06 Jul

In Hobby Lobby, folks at the top get to exercise their religious freedom for everybody else

In a ringing decision last week – or at least as ringing as a 5-4 decision could be – the U.S. Supreme Court declared that “closely-held” corporations had religious rights, even if you hardly ever saw the corporation in church. Such corporations could, ruled the court, excuse themselves from the obligations of the Affordable Care Act to cover certain birth control procedures that interfered with the corporation’s deepest beliefs.

Corporations, declared the lord chancellor of Great Britain in the 18th century, have neither bodies to be kicked nor souls to be damned, but the Supreme Court has perceived a corporate soul. Judging by the treatment of banks after the collapse of 2008, the body to be kicked is still elusive.

The decision, initially described as limited, soon appeared expansive enough to spread into multiple other legal areas and other places, including Oregon, where it surfaced the next day. Like a number of court rulings, the decision seems likely to have started more arguments than it settled.

“Today the nation’s highest court has re-affirmed the vital importance of religious liberty as one of our country’s founding principles. The Court’s decision is a victory, not just for our family business, but for all who seek to live out their faith,” declared Barbara Green, a co-founder of Hobby Lobby, a chain of arts and crafts stores.

But if it was an endorsement of the Green family’s religious liberty, it didn’t say much for the religious liberty of their 13,000 employees. They apparently have the right to live out their employers’ faith.

If there’s a precedent here, it may be the Peace of Augsburg, the 1555 sorting out of Reformation Germany that decided that the religion of the prince – Catholic or Lutheran – would be the religion of his state. Ordaining that the people on top can make the religious decisions for everybody has a certain surface clarity.

In the initial Hobby Lobby ruling, issued last Monday, Justice Samuel Alito insisted that the court focused only on particular contraceptive approaches to which the Greens objected, considering them to be early-stage abortions.
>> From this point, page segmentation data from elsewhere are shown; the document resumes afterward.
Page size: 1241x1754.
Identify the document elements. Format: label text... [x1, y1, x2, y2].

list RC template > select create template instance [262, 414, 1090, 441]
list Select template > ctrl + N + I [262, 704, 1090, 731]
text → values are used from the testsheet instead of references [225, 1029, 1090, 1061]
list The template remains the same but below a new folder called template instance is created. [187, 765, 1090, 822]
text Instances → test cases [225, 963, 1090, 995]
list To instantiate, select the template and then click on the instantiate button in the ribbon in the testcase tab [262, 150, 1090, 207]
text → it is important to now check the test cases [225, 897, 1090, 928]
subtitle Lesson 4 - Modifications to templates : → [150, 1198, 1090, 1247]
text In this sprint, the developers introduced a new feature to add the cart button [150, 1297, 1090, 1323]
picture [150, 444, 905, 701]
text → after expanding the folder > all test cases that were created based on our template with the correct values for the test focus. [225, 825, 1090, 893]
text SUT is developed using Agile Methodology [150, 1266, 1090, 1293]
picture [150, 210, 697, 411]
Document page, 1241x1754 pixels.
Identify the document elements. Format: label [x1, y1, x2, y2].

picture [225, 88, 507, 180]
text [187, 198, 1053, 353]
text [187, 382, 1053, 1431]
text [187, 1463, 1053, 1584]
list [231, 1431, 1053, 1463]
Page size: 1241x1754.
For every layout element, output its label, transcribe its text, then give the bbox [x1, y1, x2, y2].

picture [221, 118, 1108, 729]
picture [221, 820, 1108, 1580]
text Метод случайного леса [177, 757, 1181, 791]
But by Tuesday, the court had ordered rehearings of three other cases where businesses had religious objections to paying for any contraceptive coverage for employees.

And there’s no reason to think the principle of business religious exemption is limited to health care. As Jeff Mapes reported in The Oregonian last week, the attorney for Gresham’s Sweet Cakes by Melissa, under investigation by the state of Oregon for refusing to bake a cake for a same-sex wedding, notified the state that he would be citing the Hobby Lobby decision in his defense.

And although Oregon labor commissioner Brad Avakian said he didn’t see the decision challenging the state’s laws against discrimination against gays, it’s not hard to see that it could. By the end of last week, a group of religious leaders requested a broad religious exemption to a planned Obama executive order banning discrimination against gays by federal contractors.

After the Hobby Lobby decision, said Michael Wear, who organized the letter, “the administration does have a decision to make whether they want to recalibrate their approach to some of these issues.”

Although the request was for an exemption just for religious groups, the Supreme Court has now seen no difference between specifically denominational groups and “closely-held” businesses with religious owners.

Although lots of other people see a difference.

“Religious organizations exist to foster the interests of persons subscribing to the same religious faith. Not so of for-profit corporations. Workers who sustain the operations of those corporations commonly are not drawn from one religious community,” wrote Justice Ruth Bader Ginsburg in dissent. “…The court, I fear, has ventured into a minefield.”

The minefield leads directly toward us.

“I believe religious claimants now have a strong argument to raise that there is a federal constitutional basis” for breaking through state laws, Steven Green, professor of law and director of the Center for Religion, Law and Democracy at Willamette University, told the Statesman Journal. “It’s almost kind of a back door way of this applying to places like Oregon.”

The discovery of a religious route around the law for “closely-held” private businesses has implications beyond any particular means of contraception, beyond all contraception, and possibly beyond anti-gay discrimination laws. It’s likely to be coming soon to a court, and to a locally valued principle, near you.

And even the Peace of Augsburg, enforcing the religious choices of the man on top, didn’t really fix things.

It was followed by the Thirty Years War.

NOTE: This commentary appeared in The Oregonian, July 6, 2014.